# MINI Extends Global Partnership with Burton Snowboards for Three More Years.



## [email protected] (Nov 2, 2012)

MINI is pleased to announce that its multifaceted partnership with Burton Snowboards is set to continue for an additional three years. MINI, a partner of the world's leading snowboard manufacturer since 2011, shares Burton's passion for snowboarding and is committed to progressing the sport.

Since their partnership began, MINI and Burton have created world-class snowboarding competitions and events around the world, including the Burton US Open, the Burton European Open, Burton Rail Days in Tokyo and the Burton High Fives in New Zealand. This continued partnership will enhance both companies in their efforts to reach more people who live the snowboarding lifestyle.

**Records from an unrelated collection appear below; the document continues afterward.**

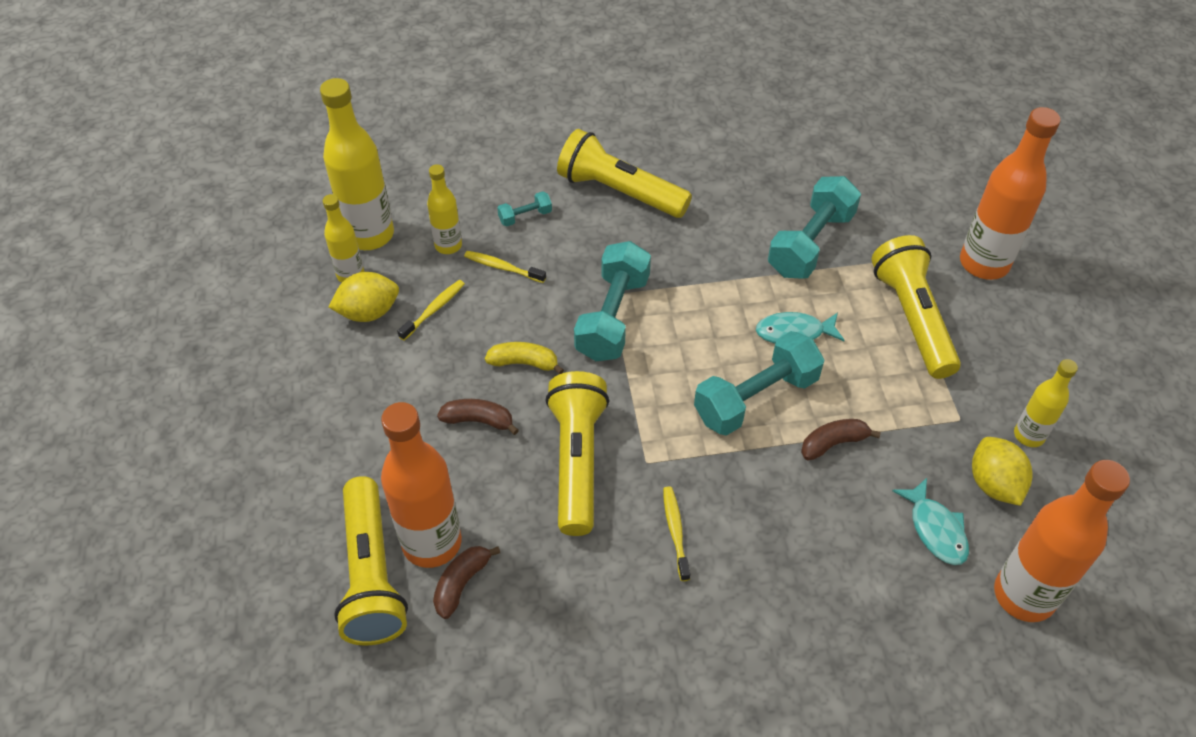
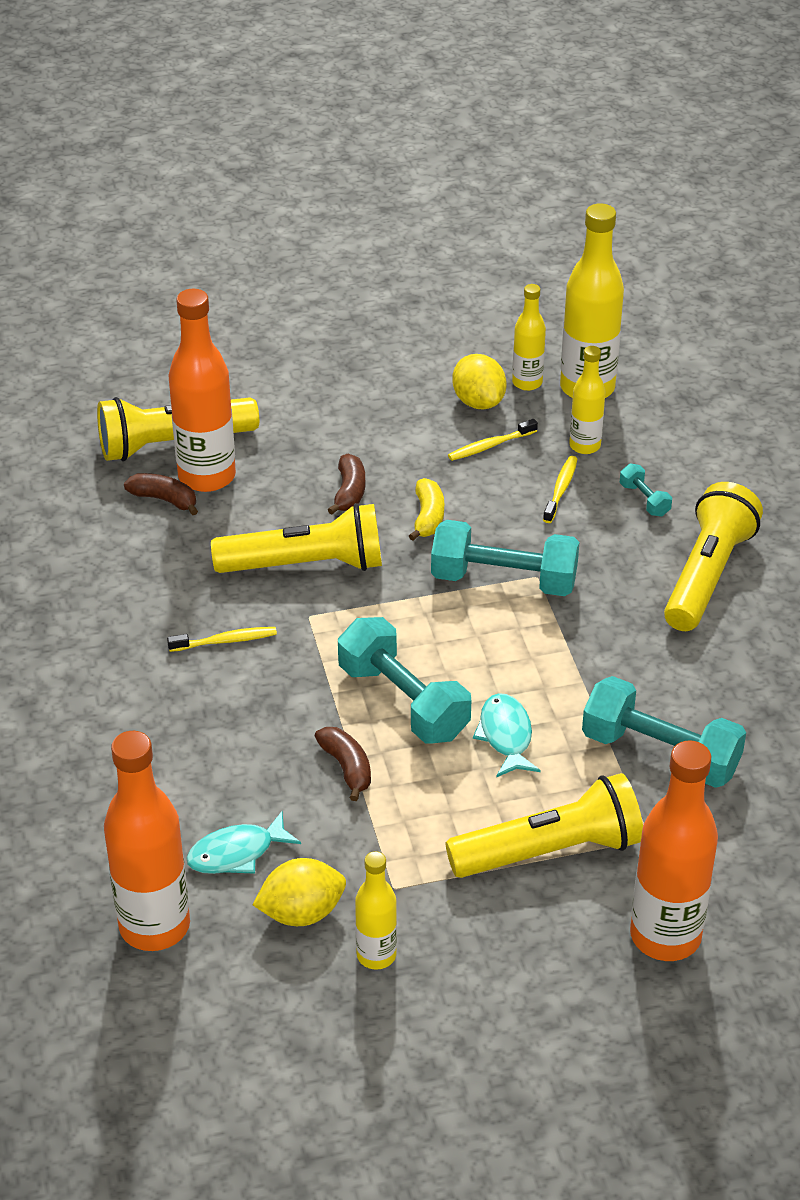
camera: 85 degrees right, 10 degrees down
(434, 310) = (490, 446): yellow toothbrush -> yellow toothbrush turned 120 degrees clockwise

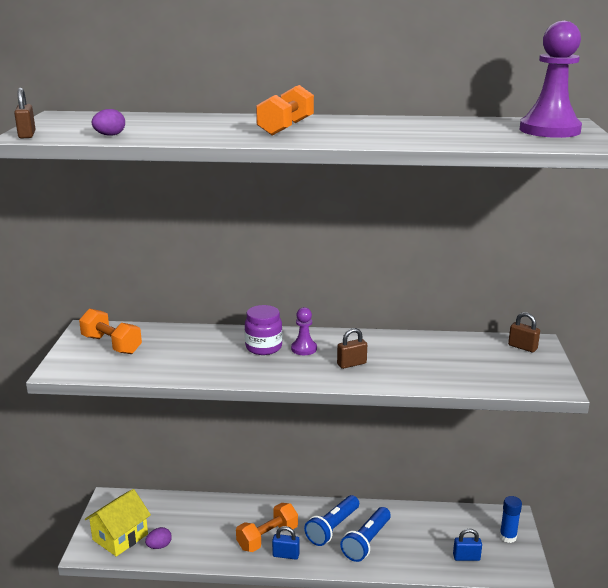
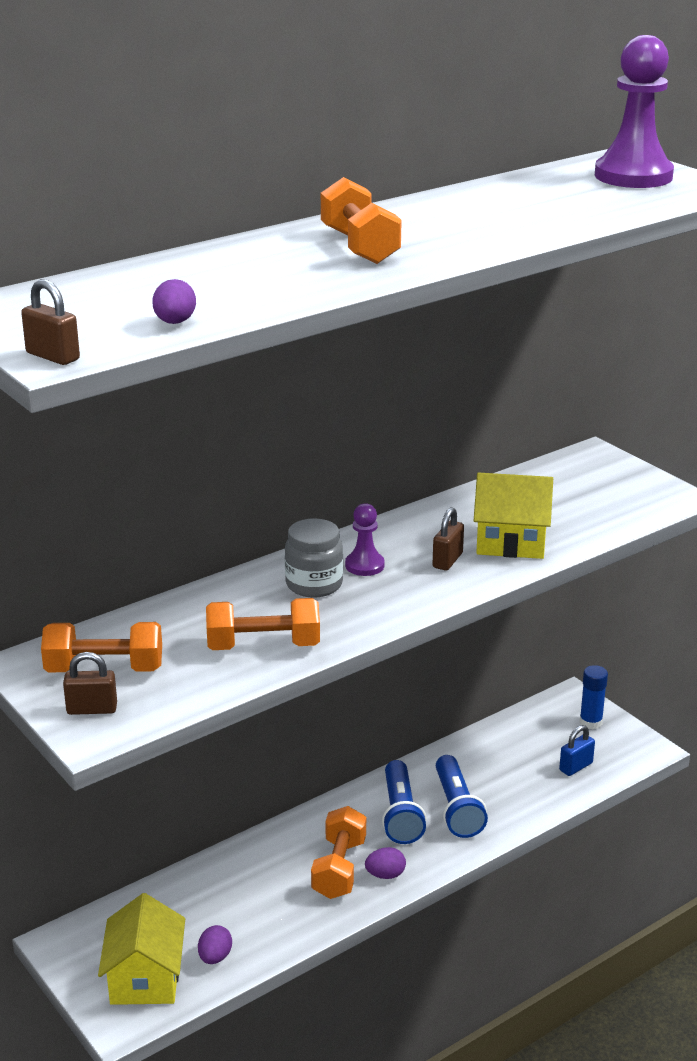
camera: 40 degrees left, 5 degrees up
(192, 365) = (263, 646): none -> orange dumbbell
(263, 347) = (314, 584): purple jar -> grey jar
(286, 555) = (385, 875): blue padlock -> purple egg
(404, 369) = (510, 541): none -> yellow house
(522, 347) = (587, 465): brown padlock -> brown padlock (92, 709)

"We're delighted to add another chapter to the success we've enjoyed together over the past two years and to have found, in Burton, a trend-conscious partner who will join us in supporting young and creative people and their sport," emphasised Dr Kay Segler, Senior Vice President MINI Brand Management.

Greg Dacyshyn, Chief Creative Officer of Burton Snowboards, is also excited about the continued partnership between the brands: "MINI is a brand that truly understands Burton's dedication to best-in-class product design and the creative lifestyle that surrounds snowboarding. We look forward to working with MINI on our pinnacle on-snow events for years to come."

As the presenting partner of the Burton Global Event Series (BGES), MINI will join Burton in the United States, New Zealand, Japan and Europe to produce world-class snowboard competitions that include art installations, creative contests and entertainment events. The first European date on the tour was the Burton European Open in Laax, Switzerland from February 4th - 9th, 2013. During the event, crowds witnessed MINI's "Creative Use of Space" philosophy, a unique art event with a MINI Countryman featured inside a large glass container. For the art event, the MINI Countryman was given a creative makeover by snowboard artists of the PirateArtCrew while the snowboard action at the Burton European Open went on around it. Additionally, the MINI Test Drive Center in Laax gave visitors the opportunity to test-drive models from the MINI family.

Next up is the Burton US Open Snowboarding Championships presented by MINI taking place in Vail, Colorado from February 25th - March 2nd, 2013. For the second consecutive year, MINI is bringing back the MINI Feature Award, a competition between the slopestyle course designers for the Burton European Open in Laax and the Burton US Open in Vail. The award gives $5,000 to the crew that builds the most creative slopestyle feature that includes a MINI in the design. In Laax, the slopestyle shape crew led by Roger Heid created a pole jam hit into an 18-foot halfpipe that featured a MINI in the background. During the Burton US Open next week at Vail, Snow Park Technolgies will do their best to win the MINI Feature Award with their own creative slopestyle feature.

In addition to the top snowboarding competitions in Switzerland and the USA, MINI will be slopeside for the 2013 Burton High Fives event in New Zealand and the 2013 Burton Rail Days in Tokyo. Beyond this, the brand is also a partner of the Burton Mountain Festival series in the USA, as well as the Channel Island Surfboards Demo Tour, which takes place on the East and West Coast.


----------